The increase in early-stage licensing deals offers a bright spot that suggests non-dilutive, strategic capital is becoming more accessible as large pharma works to balance their bets between large, expensive M&A deals for clinically validated opportunities and smaller, less risky licensing deals for discovery and preclinical technologies. Clinical-stage companies without proof-of-concept efficacy data will continue to face challenges funding trials, necessitating a forward-thinking approach in early development to be as capital-efficient as possible while deal and financing activity recovers.

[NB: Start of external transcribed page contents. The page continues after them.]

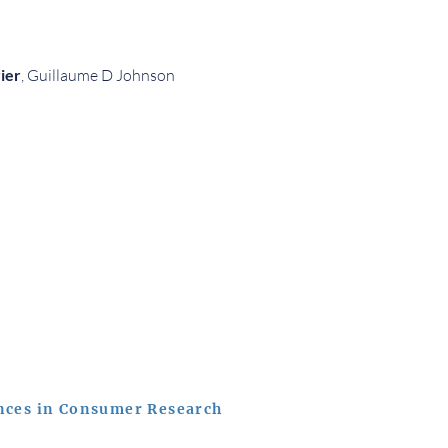
ier
, Guillaume D Johnson
nces in Consumer Research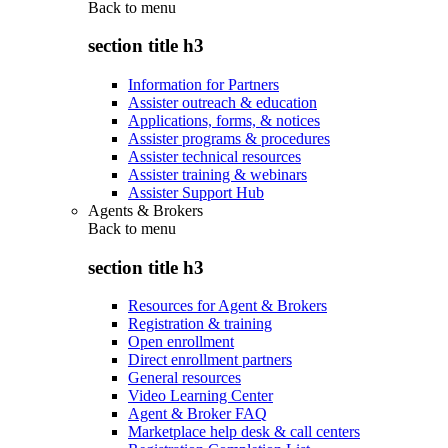
Back to
menu
section title h3
Information for Partners
Assister outreach & education
Applications, forms, & notices
Assister programs & procedures
Assister technical resources
Assister training & webinars
Assister Support Hub
Agents & Brokers
Back to
menu
section title h3
Resources for Agent & Brokers
Registration & training
Open enrollment
Direct enrollment partners
General resources
Video Learning Center
Agent & Broker FAQ
Marketplace help desk & call centers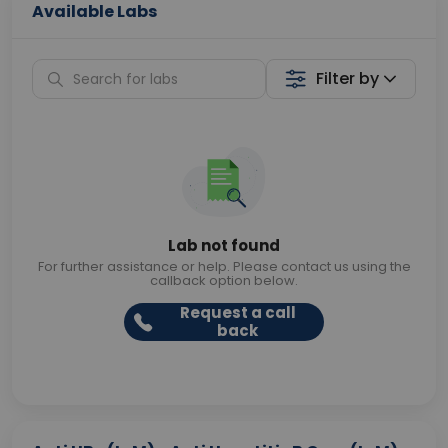
Available Labs
Filter by
Lab not found
For further assistance or help. Please contact us using the
callback option below.
Request a call
back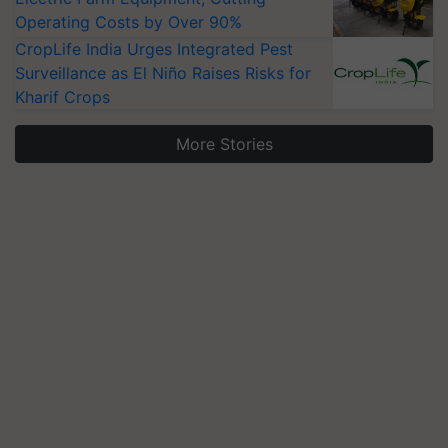
Operating Costs by Over 90%
CropLife India Urges Integrated Pest
Surveillance as El Niño Raises Risks for
Kharif Crops
More Stories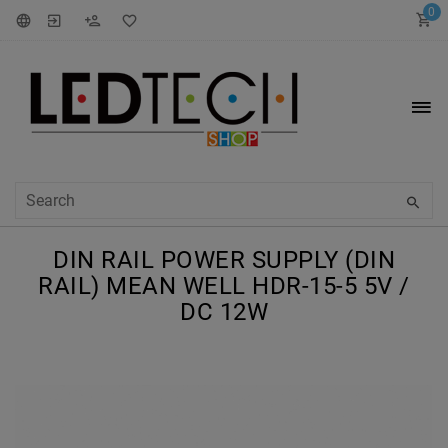
0
DIN RAIL POWER SUPPLY (DIN
RAIL) MEAN WELL HDR-15-5 5V /
DC 12W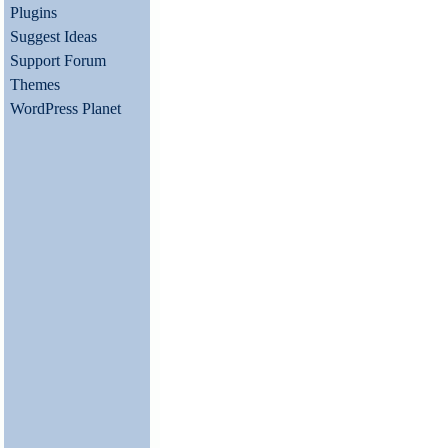
Plugins
Suggest Ideas
Support Forum
Themes
WordPress Planet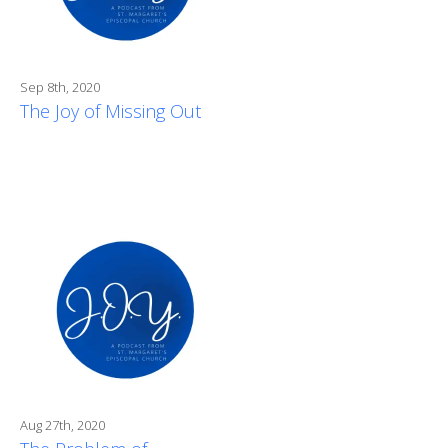
Sep 8th, 2020
The Joy of Missing Out
Aug 27th, 2020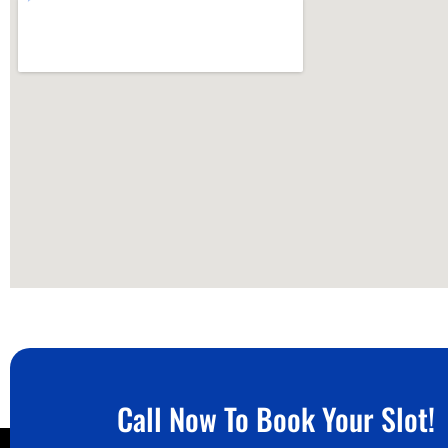
Call Now To Book Your Slot!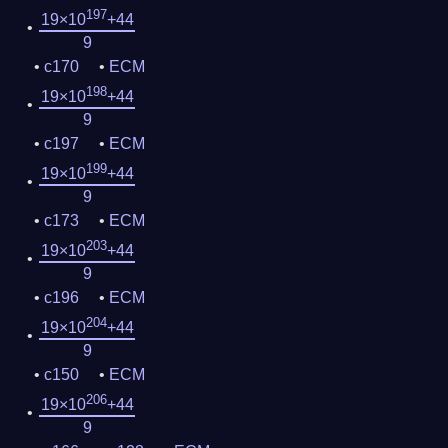
197
19×10
+44
9
c170
ECM
198
19×10
+44
9
c197
ECM
199
19×10
+44
9
c173
ECM
203
19×10
+44
9
c196
ECM
204
19×10
+44
9
c150
ECM
206
19×10
+44
9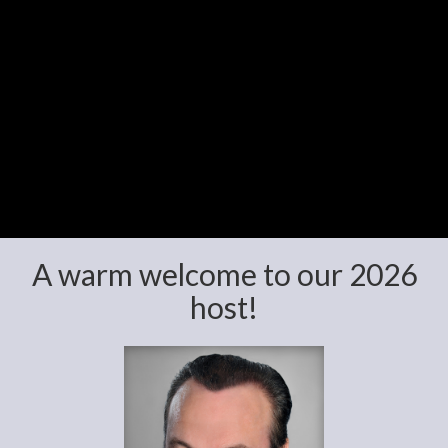
A warm welcome to our 2026
host!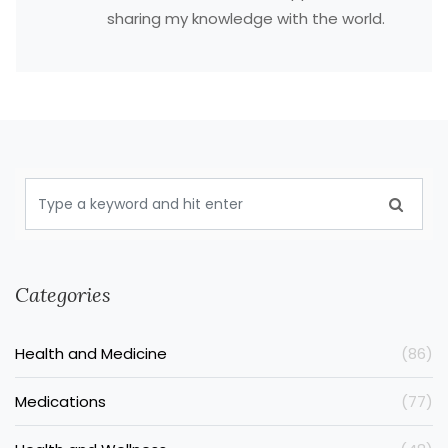
sharing my knowledge with the world.
Categories
Health and Medicine
(86)
Medications
(77)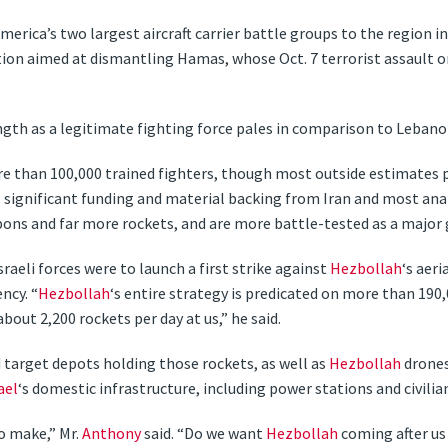
erica’s two largest aircraft carrier battle groups to the region i
ion aimed at dismantling Hamas, whose Oct. 7 terrorist assault 
ngth as a legitimate fighting force pales in comparison to Leba
re than 100,000 trained fighters, though most outside estimates
es significant funding and material backing from Iran and most anal
pons and far more rockets, and are more battle-tested as a major 
sraeli forces were to launch a first strike against
Hezbollah
‘s aer
ncy. “
Hezbollah
‘s entire strategy is predicated on more than 190
e about 2,200 rockets per day at us,” he said.
d target depots holding those rockets, as well as
Hezbollah
drones
ael
‘s domestic infrastructure, including power stations and civilia
o make,” Mr.
Anthony
said. “Do we want
Hezbollah
coming after us 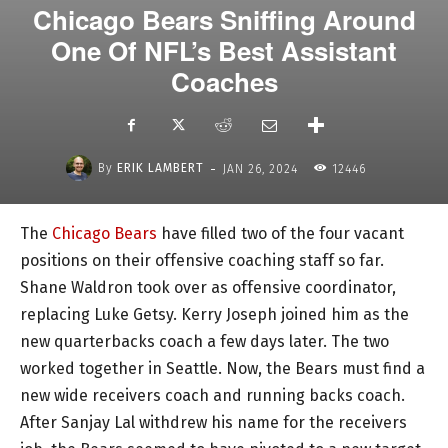
Chicago Bears Sniffing Around
One Of NFL’s Best Assistant
Coaches
-
By
ERIK LAMBERT
JAN 26, 2024
12446
The
Chicago Bears
have filled two of the four vacant
positions on their offensive coaching staff so far.
Shane Waldron took over as offensive coordinator,
replacing Luke Getsy. Kerry Joseph joined him as the
new quarterbacks coach a few days later. The two
worked together in Seattle. Now, the Bears must find a
new wide receivers coach and running backs coach.
After Sanjay Lal withdrew his name for the receivers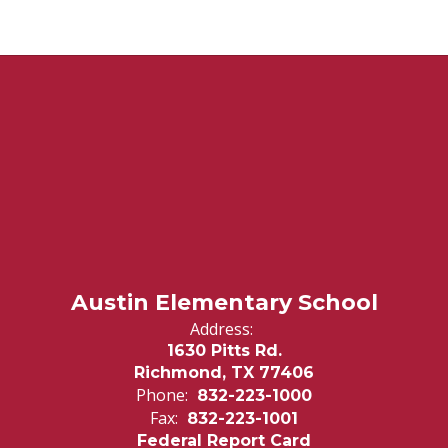
Austin Elementary School
Address:
1630 Pitts Rd.
Richmond, TX 77406
Phone:
832-223-1000
Fax:
832-223-1001
Federal Report Card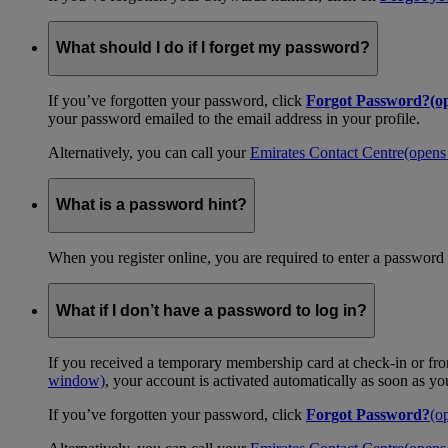
What should I do if I forget my password?
If you’ve forgotten your password, click
Forgot Password?
(o
your password emailed to the email address in your profile.
Alternatively, you can call your
Emirates Contact Centre
(opens
What is a password hint?
When you register online, you are required to enter a password 
What if I don’t have a password to log in?
If you received a temporary membership card at check-in or fro
window)
, your account is activated automatically as soon as y
If you’ve forgotten your password, click
Forgot Password?
(o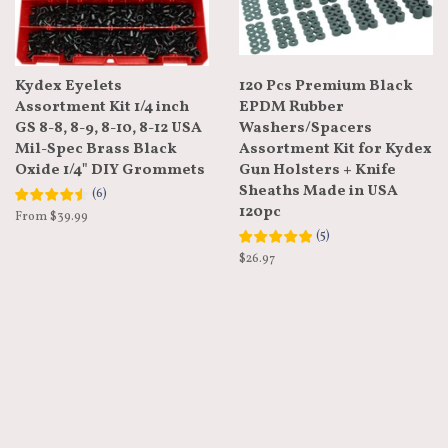
Kydex Eyelets
120 Pcs Premium Black
Assortment Kit 1/4 inch
EPDM Rubber
GS 8-8, 8-9, 8-10, 8-12 USA
Washers/Spacers
Mil-Spec Brass Black
Assortment Kit for Kydex
Oxide 1/4" DIY Grommets
Gun Holsters + Knife
Sheaths Made in USA
(
6
)
120pc
From $39.99
(
5
)
Regular
$26.97
price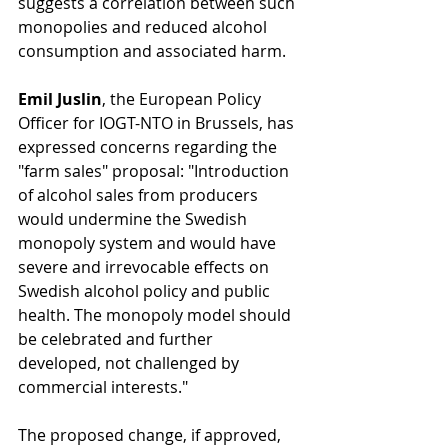
suggests a correlation between such 
monopolies and reduced alcohol 
consumption and associated harm.
Emil Juslin
, the European Policy 
Officer for IOGT-NTO in Brussels, has 
expressed concerns regarding the 
"farm sales" proposal: "Introduction 
of alcohol sales from producers 
would undermine the Swedish 
monopoly system and would have 
severe and irrevocable effects on 
Swedish alcohol policy and public 
health. The monopoly model should 
be celebrated and further 
developed, not challenged by 
commercial interests."
The proposed change, if approved, 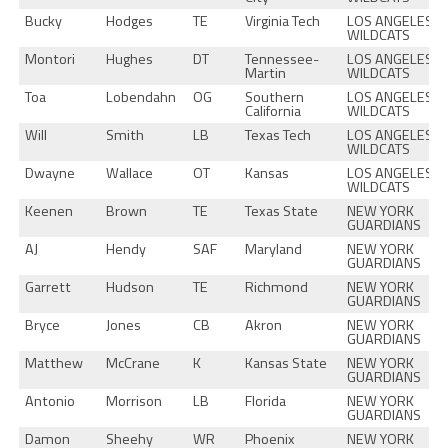
Bucky
Hodges
TE
Virginia Tech
LOS ANGELES
WILDCATS
Montori
Hughes
DT
Tennessee-
LOS ANGELES
Martin
WILDCATS
Toa
Lobendahn
OG
Southern
LOS ANGELES
California
WILDCATS
Will
Smith
LB
Texas Tech
LOS ANGELES
WILDCATS
Dwayne
Wallace
OT
Kansas
LOS ANGELES
WILDCATS
Keenen
Brown
TE
Texas State
NEW YORK
GUARDIANS
AJ
Hendy
SAF
Maryland
NEW YORK
GUARDIANS
Garrett
Hudson
TE
Richmond
NEW YORK
GUARDIANS
Bryce
Jones
CB
Akron
NEW YORK
GUARDIANS
Matthew
McCrane
K
Kansas State
NEW YORK
GUARDIANS
Antonio
Morrison
LB
Florida
NEW YORK
GUARDIANS
Damon
Sheehy
WR
Phoenix
NEW YORK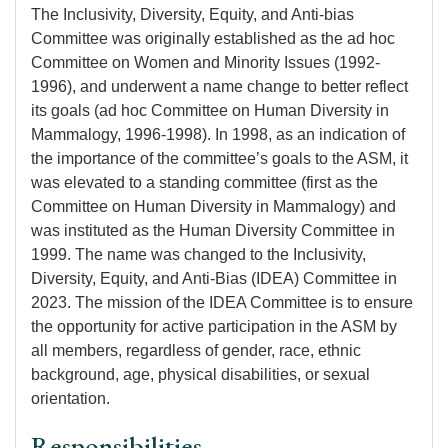
The Inclusivity, Diversity, Equity, and Anti-bias
Committee was originally established as the ad hoc
Committee on Women and Minority Issues (1992-
1996), and underwent a name change to better reflect
its goals (ad hoc Committee on Human Diversity in
Mammalogy, 1996-1998). In 1998, as an indication of
the importance of the committee’s goals to the ASM, it
was elevated to a standing committee (first as the
Committee on Human Diversity in Mammalogy) and
was instituted as the Human Diversity Committee in
1999. The name was changed to the Inclusivity,
Diversity, Equity, and Anti-Bias (IDEA) Committee in
2023. The mission of the IDEA Committee is to ensure
the opportunity for active participation in the ASM by
all members, regardless of gender, race, ethnic
background, age, physical disabilities, or sexual
orientation.
Responsibilities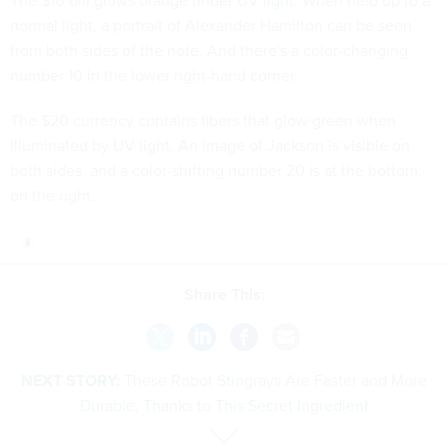
The
$10 bill glows orange under UV light
. When held up to a
normal light, a portrait of Alexander Hamilton can be seen
from both sides of the note. And there's a color-changing
number 10 in the lower right-hand corner.
The $20 currency contains fibers that glow green when
illuminated by UV light. An image of Jackson is visible on
both sides, and a color-shifting number 20 is at the bottom,
on the right.
Share This:
NEXT STORY:
These Robot Stingrays Are Faster and More
Durable, Thanks to This Secret Ingredient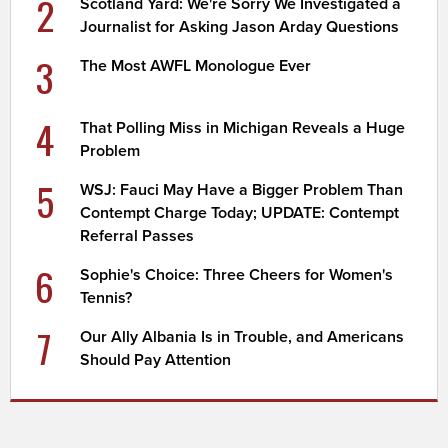
2
Scotland Yard: We're Sorry We Investigated a
Journalist for Asking Jason Arday Questions
3
The Most AWFL Monologue Ever
4
That Polling Miss in Michigan Reveals a Huge
Problem
5
WSJ: Fauci May Have a Bigger Problem Than
Contempt Charge Today; UPDATE: Contempt
Referral Passes
6
Sophie's Choice: Three Cheers for Women's
Tennis?
7
Our Ally Albania Is in Trouble, and Americans
Should Pay Attention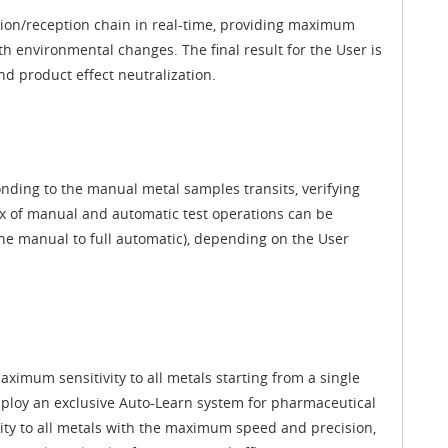
ission/reception chain in real-time, providing maximum
h environmental changes. The final result for the User is
d product effect neutralization.
ding to the manual metal samples transits, verifying
mix of manual and automatic test operations can be
ne manual to full automatic), depending on the User
imum sensitivity to all metals starting from a single
loy an exclusive Auto-Learn system for pharmaceutical
vity to all metals with the maximum speed and precision,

We expect Asian markets to continue to lag the recovery of global markets, with Japan and China facing unique challenges. Japanese equities are soaring with the Nikkei 225 up 43% in the past 12 months, but the yen continues to depreciate, future rate hikes will likely limit the biotech sector’s ability to rebound. Conversely in China, equity markets continue to struggle, and as a result, we have seen an increase in companies seeking access to US capital markets, whether through re-domiciliation or other means.


Overall, we are starting to see positive momentum build across US public and private markets, and we expect 2024 to continue to out-perform recent years in both financing and transaction activity. We do not expect the recovery to be quick, but initial signs are positive that companies with strong data packages and, just as importantly, good timing with respect to the shift in market sentiment, will face an easier road than in 2022 and 2023.